Again into the sun with happy cry
She leapt alive and sparkling from the sea,
Sprinkling white spray against the hot blue sky,
A laughing girl ... and yet, I see her lie
Under a deeper tide eternally
In cold moon-coloured immortality.
GOLD
All day the mallet thudded, far below
My garret, in an old ramshackle shed
Where ceaselessly, with stiffly nodding head
And rigid motions ever to and fro
A figure like a puppet in a show
Before the window moved till day was dead,
Beating out gold to earn his daily bread,
Beating out thin fine gold-leaf blow on blow.
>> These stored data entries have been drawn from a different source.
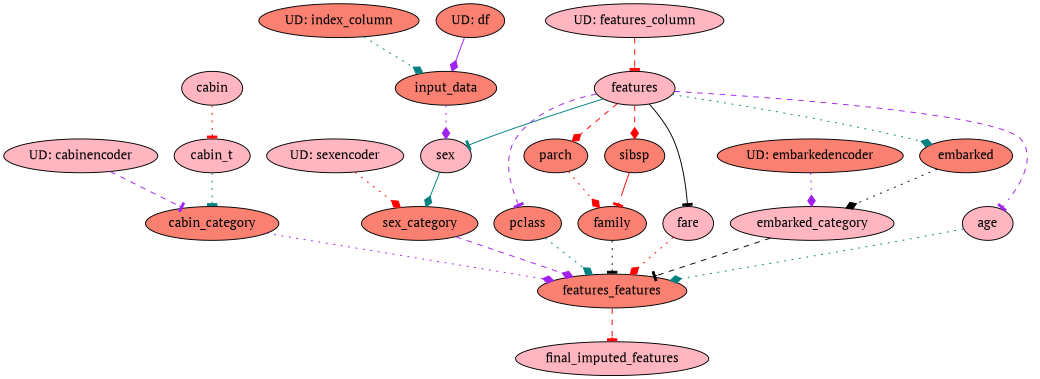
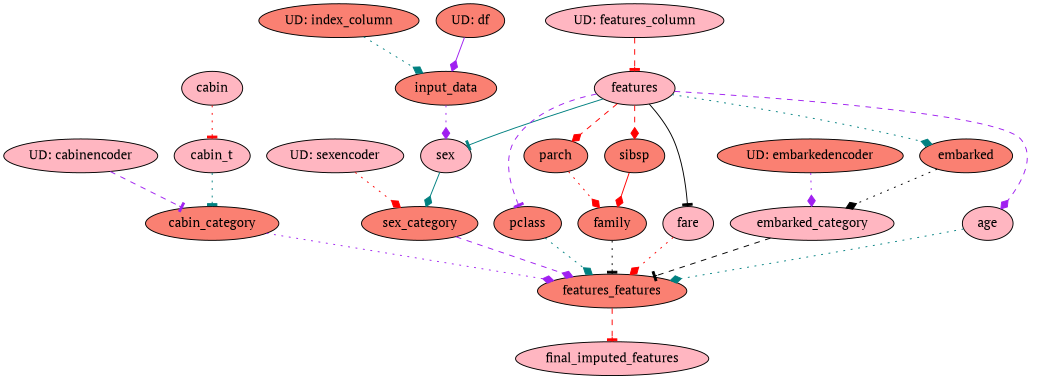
  digraph {
    fontname="PT Serif"
    node [fillcolor=salmon fontname="PT Serif" style=filled]
    edge [arrowhead=diamond color=red fontname="PT Serif" style=dotted]
    n1 [fillcolor=lightpink label="UD: sexencoder"]
    n2 [label=sex_category]
    n3 [label=features_features]
    n4 [fillcolor=lightpink label="UD: cabinencoder"]
    n5 [label=cabin_category]
    n6 [fillcolor=lightpink label=sex]
    n7 [fillcolor=lightpink label=embarked_category]
    n8 [fillcolor=lightpink label=final_imputed_features]
    n9 [label=parch]
    n10 [label=family]
    n11 [fillcolor=lightpink label=fare]
    n12 [fillcolor=lightpink label=features]
    n13 [label=embarked]
    n14 [fillcolor=lightpink label=age]
    n15 [label=sibsp]
    n16 [label=pclass]
    n17 [fillcolor=lightpink label=cabin]
    n18 [fillcolor=lightpink label=cabin_t]
    n19 [label="UD: index_column"]
    n20 [label=input_data]
    n21 [fillcolor=lightpink label="UD: features_column"]
    n22 [label="UD: embarkedencoder"]
    n23 [label="UD: df"]
    n1 -> n2
    n2 -> n3 [color=purple style=dashed]
    n3 -> n8 [arrowhead=tee style=dashed]
    n4 -> n5 [arrowhead=tee color=purple style=dashed]
    n5 -> n3 [color=purple]
    n6 -> n2 [color=teal style=solid]
    n7 -> n3 [arrowhead=tee color=black style=dashed]
    n9 -> n10
    n10 -> n3 [arrowhead=tee color=black]
    n11 -> n3
    n12 -> n6 [arrowhead=tee color=teal style=solid]
    n12 -> n9 [style=dashed]
    n12 -> n11 [arrowhead=tee color=black style=solid]
    n12 -> n13 [color=teal]
-   n12 -> n14 [arrowhead=tee color=purple style=dashed]
+   n12 -> n14 [color=purple style=dashed]
    n12 -> n15 [style=dashed]
    n12 -> n16 [arrowhead=tee color=purple style=dashed]
    n13 -> n7 [color=black]
    n14 -> n3 [color=teal]
-   n15 -> n10 [arrowhead=tee style=solid]
+   n15 -> n10 [style=solid]
    n16 -> n3 [color=teal]
    n17 -> n18 [arrowhead=tee]
    n18 -> n5 [arrowhead=tee color=teal]
    n19 -> n20 [color=teal]
    n20 -> n6 [color=purple]
    n21 -> n12 [arrowhead=tee style=dashed]
    n22 -> n7 [color=purple]
    n23 -> n20 [color=purple style=solid]
  }
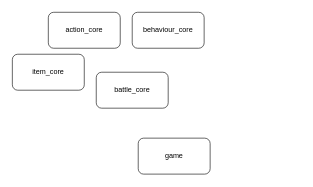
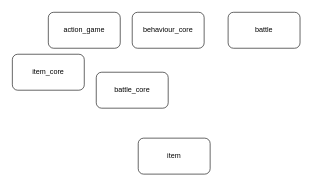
  <mxCell id="0" />
  <mxCell id="1" parent="0" />
- <mxCell id="2" value="action_core" style="rounded=1;whiteSpace=wrap;html=1;" vertex="1" parent="1"><mxGeometry x="80" y="20" width="120" height="60" as="geometry" /></mxCell>
+ <mxCell id="2" value="action_game" style="rounded=1;whiteSpace=wrap;html=1;" vertex="1" parent="1"><mxGeometry x="80" y="20" width="120" height="60" as="geometry" /></mxCell>
+ <mxCell id="3" value="battle" style="rounded=1;whiteSpace=wrap;html=1;" vertex="1" parent="1"><mxGeometry x="380" y="20" width="120" height="60" as="geometry" /></mxCell>
  <mxCell id="4" value="behaviour_core" style="rounded=1;whiteSpace=wrap;html=1;" vertex="1" parent="1"><mxGeometry x="220" y="20" width="120" height="60" as="geometry" /></mxCell>
  <mxCell id="5" value="battle_core" style="rounded=1;whiteSpace=wrap;html=1;" vertex="1" parent="1"><mxGeometry x="160" y="120" width="120" height="60" as="geometry" /></mxCell>
- <mxCell id="6" value="game" style="rounded=1;whiteSpace=wrap;html=1;" vertex="1" parent="1"><mxGeometry x="230" y="230" width="120" height="60" as="geometry" /></mxCell>
+ <mxCell id="6" value="item" style="rounded=1;whiteSpace=wrap;html=1;" vertex="1" parent="1"><mxGeometry x="230" y="230" width="120" height="60" as="geometry" /></mxCell>
  <mxCell id="7" value="item_core" style="rounded=1;whiteSpace=wrap;html=1;" vertex="1" parent="1"><mxGeometry x="20" y="90" width="120" height="60" as="geometry" /></mxCell>
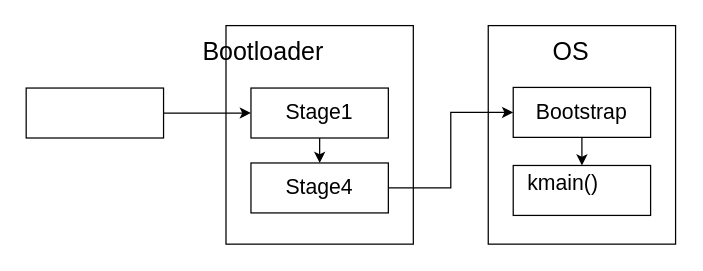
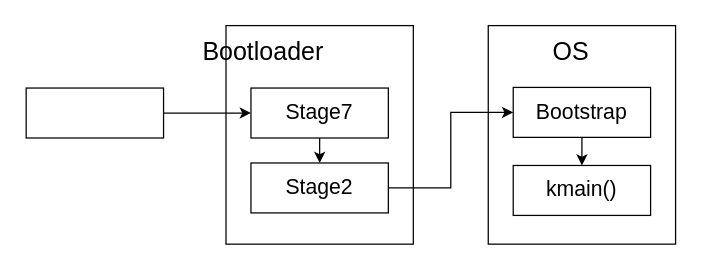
  <mxCell id="0" />
  <mxCell id="1" parent="0" />
  <mxCell id="2" value="" style="rounded=0;whiteSpace=wrap;html=1;" vertex="1" parent="1"><mxGeometry x="390" y="20" width="150" height="175" as="geometry" /></mxCell>
  <mxCell id="3" value="" style="rounded=0;whiteSpace=wrap;html=1;" vertex="1" parent="1"><mxGeometry x="180" y="20" width="150" height="175" as="geometry" /></mxCell>
  <mxCell id="4" style="edgeStyle=orthogonalEdgeStyle;rounded=0;orthogonalLoop=1;jettySize=auto;html=1;exitX=0.5;exitY=1;exitDx=0;exitDy=0;entryX=0.5;entryY=0;entryDx=0;entryDy=0;fontSize=17;" edge="1" parent="1" source="5" target="9"><mxGeometry relative="1" as="geometry" /></mxCell>
  <mxCell id="5" value="" style="rounded=0;whiteSpace=wrap;html=1;" vertex="1" parent="1"><mxGeometry x="200" y="70" width="110" height="40" as="geometry" /></mxCell>
  <mxCell id="6" value="&lt;div style=&quot;font-size: 20px;&quot;&gt;Bootloader&lt;/div&gt;" style="text;html=1;strokeColor=none;fillColor=none;align=center;verticalAlign=middle;whiteSpace=wrap;rounded=0;fontSize=20;" vertex="1" parent="1"><mxGeometry x="190" y="30" width="40" height="20" as="geometry" /></mxCell>
- <mxCell id="7" value="&lt;div style=&quot;font-size: 17px;&quot;&gt;Stage1&lt;/div&gt;" style="text;html=1;strokeColor=none;fillColor=none;align=center;verticalAlign=middle;whiteSpace=wrap;rounded=0;fontSize=17;" vertex="1" parent="1"><mxGeometry x="235" y="80" width="40" height="20" as="geometry" /></mxCell>
+ <mxCell id="7" value="&lt;div style=&quot;font-size: 17px;&quot;&gt;Stage7&lt;/div&gt;" style="text;html=1;strokeColor=none;fillColor=none;align=center;verticalAlign=middle;whiteSpace=wrap;rounded=0;fontSize=17;" vertex="1" parent="1"><mxGeometry x="235" y="80" width="40" height="20" as="geometry" /></mxCell>
  <mxCell id="8" style="edgeStyle=orthogonalEdgeStyle;rounded=0;orthogonalLoop=1;jettySize=auto;html=1;exitX=1;exitY=0.5;exitDx=0;exitDy=0;entryX=0;entryY=0.5;entryDx=0;entryDy=0;fontSize=17;" edge="1" parent="1" source="9" target="12"><mxGeometry relative="1" as="geometry" /></mxCell>
  <mxCell id="9" value="" style="rounded=0;whiteSpace=wrap;html=1;" vertex="1" parent="1"><mxGeometry x="200" y="130" width="110" height="40" as="geometry" /></mxCell>
- <mxCell id="10" value="&lt;div style=&quot;font-size: 17px&quot;&gt;Stage4&lt;/div&gt;" style="text;html=1;strokeColor=none;fillColor=none;align=center;verticalAlign=middle;whiteSpace=wrap;rounded=0;fontSize=17;" vertex="1" parent="1"><mxGeometry x="235" y="140" width="40" height="20" as="geometry" /></mxCell>
+ <mxCell id="10" value="&lt;div style=&quot;font-size: 17px&quot;&gt;Stage2&lt;/div&gt;" style="text;html=1;strokeColor=none;fillColor=none;align=center;verticalAlign=middle;whiteSpace=wrap;rounded=0;fontSize=17;" vertex="1" parent="1"><mxGeometry x="235" y="140" width="40" height="20" as="geometry" /></mxCell>
  <mxCell id="11" style="edgeStyle=orthogonalEdgeStyle;rounded=0;orthogonalLoop=1;jettySize=auto;html=1;exitX=0.5;exitY=1;exitDx=0;exitDy=0;entryX=0.5;entryY=0;entryDx=0;entryDy=0;fontSize=17;" edge="1" parent="1" source="12" target="17"><mxGeometry relative="1" as="geometry" /></mxCell>
  <mxCell id="12" value="" style="rounded=0;whiteSpace=wrap;html=1;" vertex="1" parent="1"><mxGeometry x="410" y="69.5" width="110" height="40" as="geometry" /></mxCell>
  <mxCell id="13" value="&lt;div&gt;Bootstrap&lt;br&gt;&lt;/div&gt;" style="text;html=1;strokeColor=none;fillColor=none;align=center;verticalAlign=middle;whiteSpace=wrap;rounded=0;fontSize=17;" vertex="1" parent="1"><mxGeometry x="445" y="79.5" width="40" height="20" as="geometry" /></mxCell>
  <mxCell id="14" value="" style="rounded=0;whiteSpace=wrap;html=1;" vertex="1" parent="1"><mxGeometry x="20" y="70" width="110" height="40" as="geometry" /></mxCell>
  <mxCell id="15" value="" style="endArrow=classic;html=1;fontSize=17;exitX=1;exitY=0.5;exitDx=0;exitDy=0;" edge="1" parent="1" source="14" target="5"><mxGeometry width="50" height="50" relative="1" as="geometry"><mxPoint x="130" y="235" as="sourcePoint" /><mxPoint x="180" y="185" as="targetPoint" /></mxGeometry></mxCell>
  <mxCell id="16" value="&lt;div&gt;OS&lt;/div&gt;" style="text;html=1;strokeColor=none;fillColor=none;align=left;verticalAlign=middle;whiteSpace=wrap;rounded=0;fontSize=20;" vertex="1" parent="1"><mxGeometry x="440" y="30" width="40" height="20" as="geometry" /></mxCell>
  <mxCell id="17" value="" style="rounded=0;whiteSpace=wrap;html=1;" vertex="1" parent="1"><mxGeometry x="410" y="132" width="110" height="40" as="geometry" /></mxCell>
- <mxCell id="18" value="&lt;div&gt;kmain()&lt;/div&gt;" style="text;html=1;strokeColor=none;fillColor=none;align=center;verticalAlign=middle;whiteSpace=wrap;rounded=0;fontSize=17;" vertex="1" parent="1"><mxGeometry x="430" y="137" width="40" height="20" as="geometry" /></mxCell>
+ <mxCell id="18" value="&lt;div&gt;kmain()&lt;/div&gt;" style="text;html=1;strokeColor=none;fillColor=none;align=center;verticalAlign=middle;whiteSpace=wrap;rounded=0;fontSize=17;" vertex="1" parent="1"><mxGeometry x="445" y="142" width="40" height="20" as="geometry" /></mxCell>
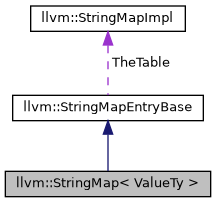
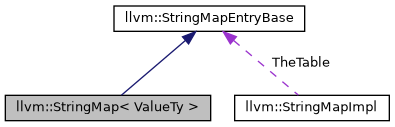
  digraph {
    node [color=black fillcolor=white fontname=Helvetica fontsize=10 shape=record style=filled]
    edge [dir=back fontname=Helvetica fontsize=10 labelfontname=Helvetica labelfontsize=10]
    n1 [fillcolor=grey75 fontcolor=black height=0.2 label="llvm::StringMap\< ValueTy \>" width=0.4]
    n2 [height=0.2 label="llvm::StringMapImpl" width=0.4]
    n3 [height=0.2 label="llvm::StringMapEntryBase" width=0.4]
    n3 -> n1 [color=midnightblue style=solid]
-   n2 -> n3 [color=darkorchid3 label=" TheTable" style=dashed]
+   n3 -> n2 [color=darkorchid3 label=" TheTable" style=dashed]
  }
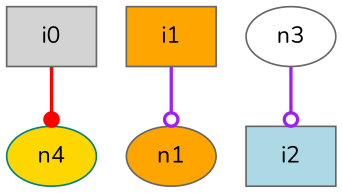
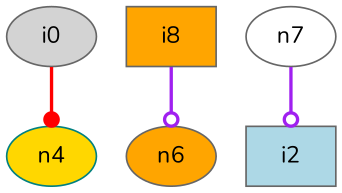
  digraph {
    fontname=Nunito
    node [color=gray40 fillcolor=orange fontname=Nunito style=filled]
    edge [arrowhead=odot color=purple fontname=Nunito style=bold]
-   n0 [fillcolor=lightgrey label=i0 shape=box]
+   n0 [fillcolor=lightgrey label=i0 shape=ellipse]
    n5 [color=teal fillcolor=gold label=n4]
-   n1 [label=i1 shape=box]
-   n6 [label=n1]
+   n1 [label=i8 shape=box]
+   n6
    n2 [fillcolor=lightblue label=i2 shape=box]
-   n7 [fillcolor=white label=n3]
+   n7 [fillcolor=white]
    n0 -> n5 [arrowhead=dot color=red]
    n1 -> n6
    n7 -> n2
  }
And I within my garret all day long
Unto that ceaseless thudding tuned my song,
Beating out golden words in tune and time
To that dull thudding, rhyme on golden rhyme.
But in my dreams all night in that dark shed
With aching arms I beat fine gold for bread.
THE OLD BED
Streaming beneath the eaves, the sunset light
Turns the white walls and ceiling to pure gold,
And gold, the quilt and pillows on the old
Fourposter bed--all day a cold drift-white--
As if, in a gold casket glistering bright,
The gleam of winter sunshine sought to hold
The sleeping child safe from the dark and cold
And creeping shadows of the coming night.
Slowly it fades: and stealing through the gloom
Home-coming shadows throng the quiet room,
Grey ghosts that move unrustling, without breath,
To their familiar rest, and closer creep
About the little dreamless child asleep
Upon the bed of bridal, birth and death.